Background: Type 2 diabetes (T2D) is a prevalent chronic disease with a significant risk of serious health complications and negative impacts on the quality of life. Given the impact of individual characteristics and lifestyle on the treatment plan and patient outcomes, it is crucial to develop precise and personalized management strategies. Artificial intelligence (AI) provides great promise in combining patterns from various data sources with nurses' expertise to achieve optimal care. Methods: This is a 6-month ancillary study among T2D patients (n = 20, age = 57 +- 10). Participants were randomly assigned to an intervention (AI, n=10) group to receive daily AI-generated individualized feedback or a control group without receiving the daily feedback (non-AI, n=10) in the last three months.

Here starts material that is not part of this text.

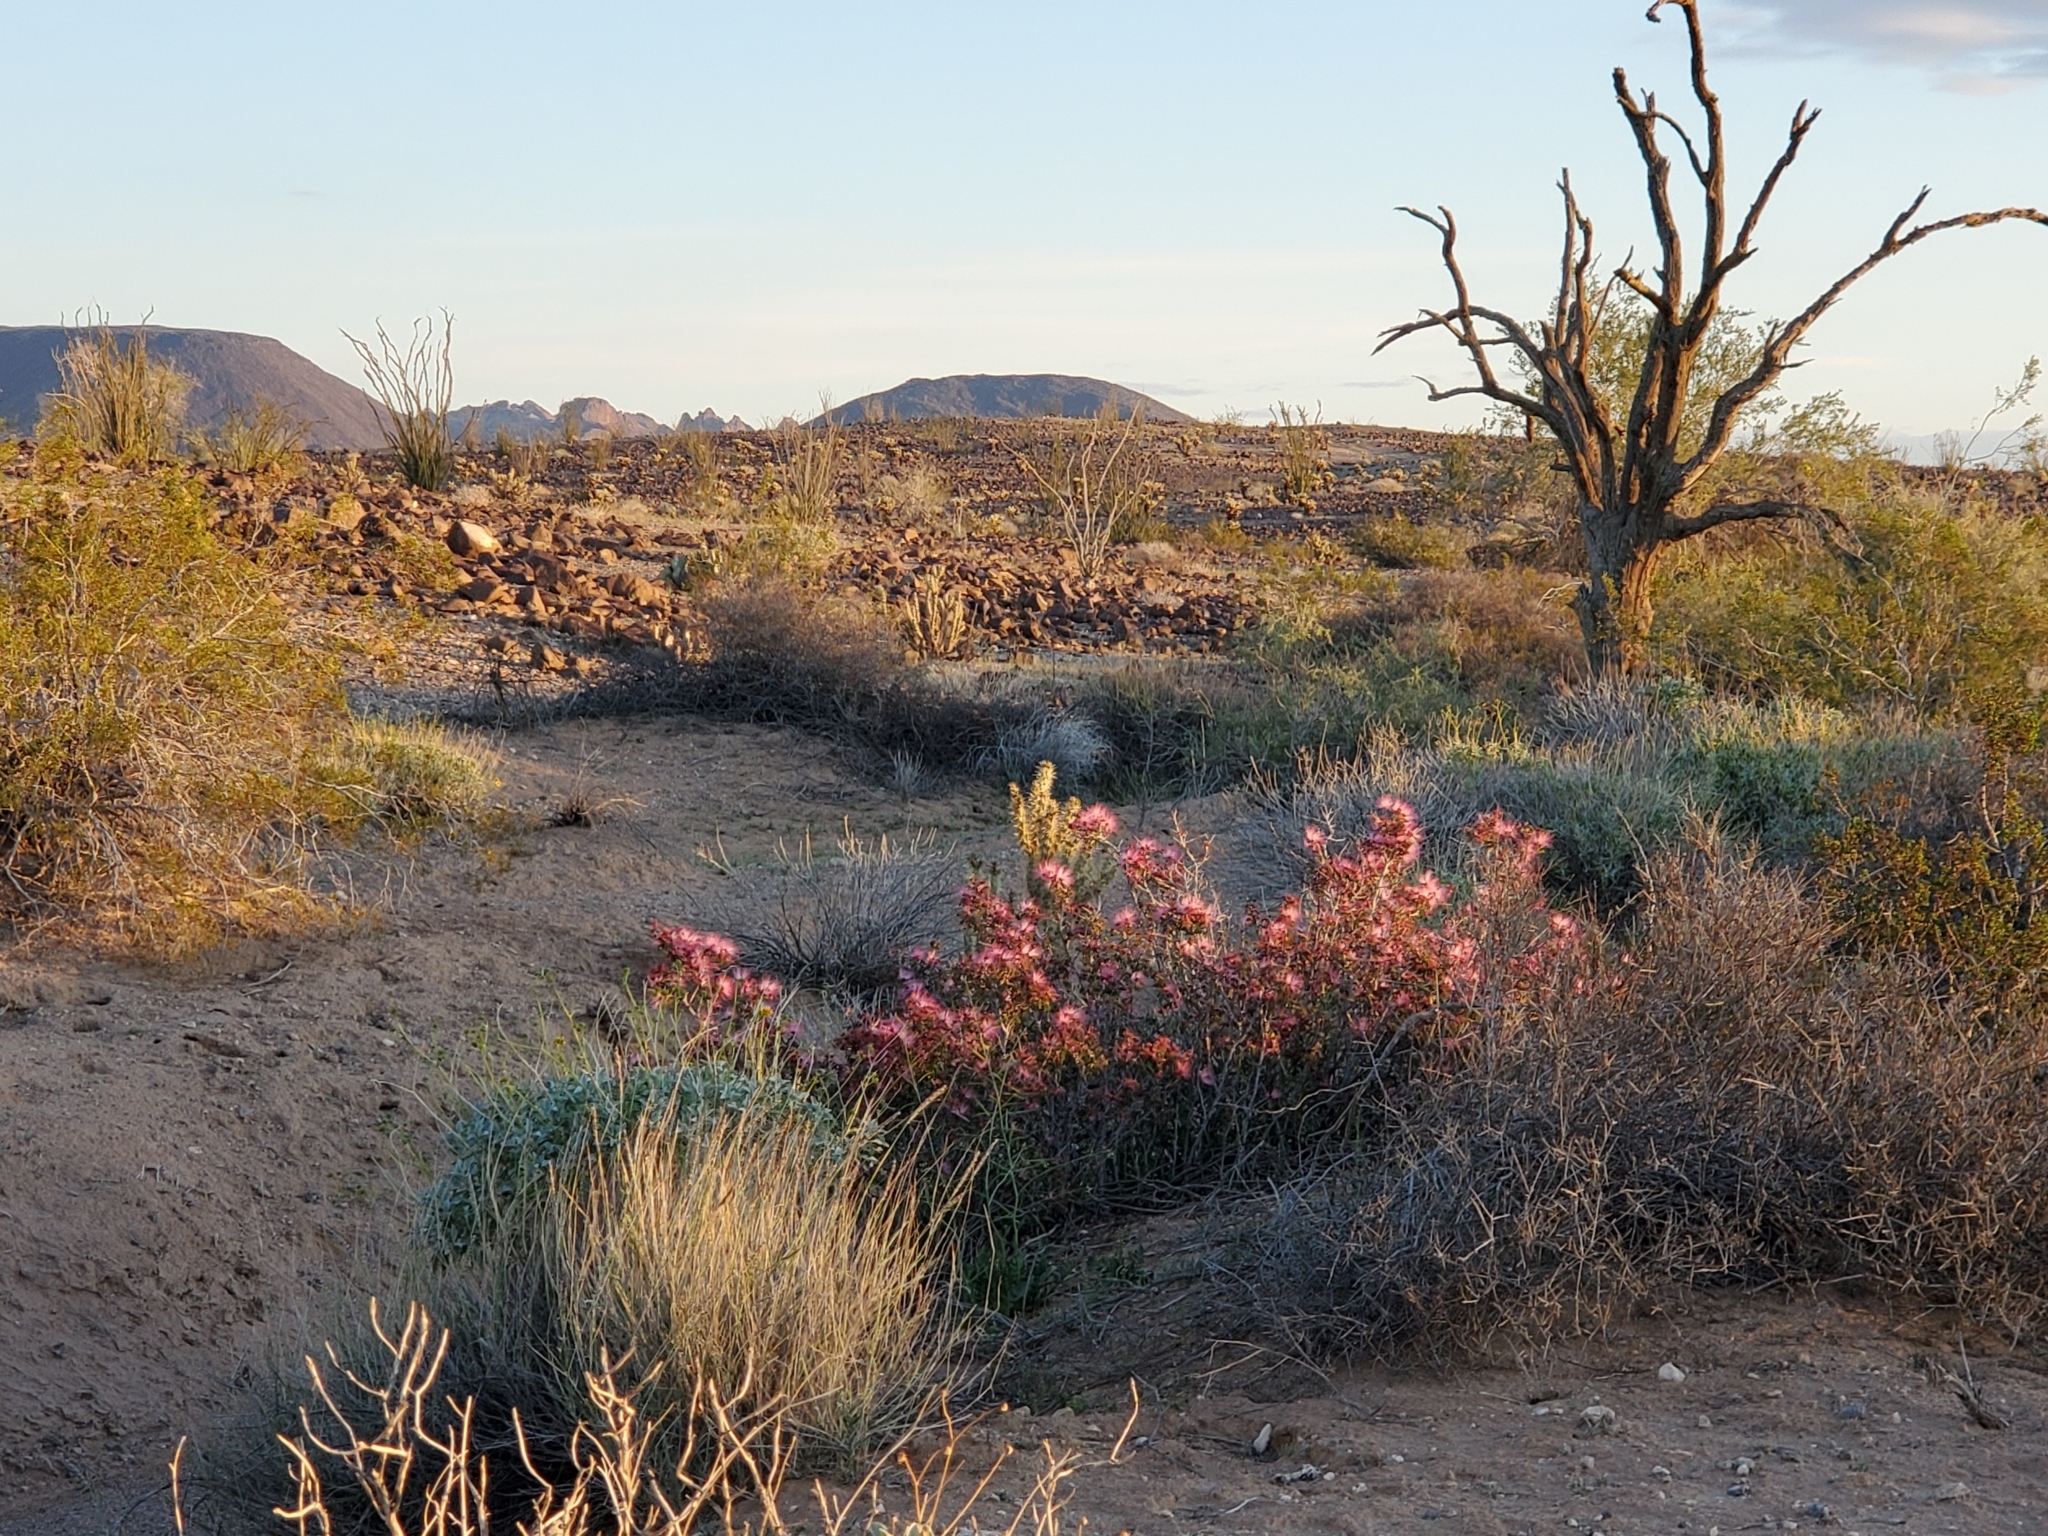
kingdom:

The study developed an online nurse-in-the-loop predictive control (ONLC) model that utilizes a predictive digital twin (PDT). The PDT was developed using a transfer-learning-based Artificial Neural Network. The PDT was trained on participants self-monitoring data (weight, food logs, physical activity, glucose) from the first three months, and the online control algorithm applied particle swarm optimization to identify impactful behavioral changes for maintaining the patient's glucose and weight levels for the next three months. The ONLC provided the intervention group with individualized feedback and recommendations via text messages. The PDT was re-trained weekly to improve its performance. Findings: The trained ONLC model achieved >=80% prediction accuracy across all patients while the model was tuned online. Participants in the intervention group exhibited a trend of improved daily steps and stable or improved total caloric and total carb intake as recommended.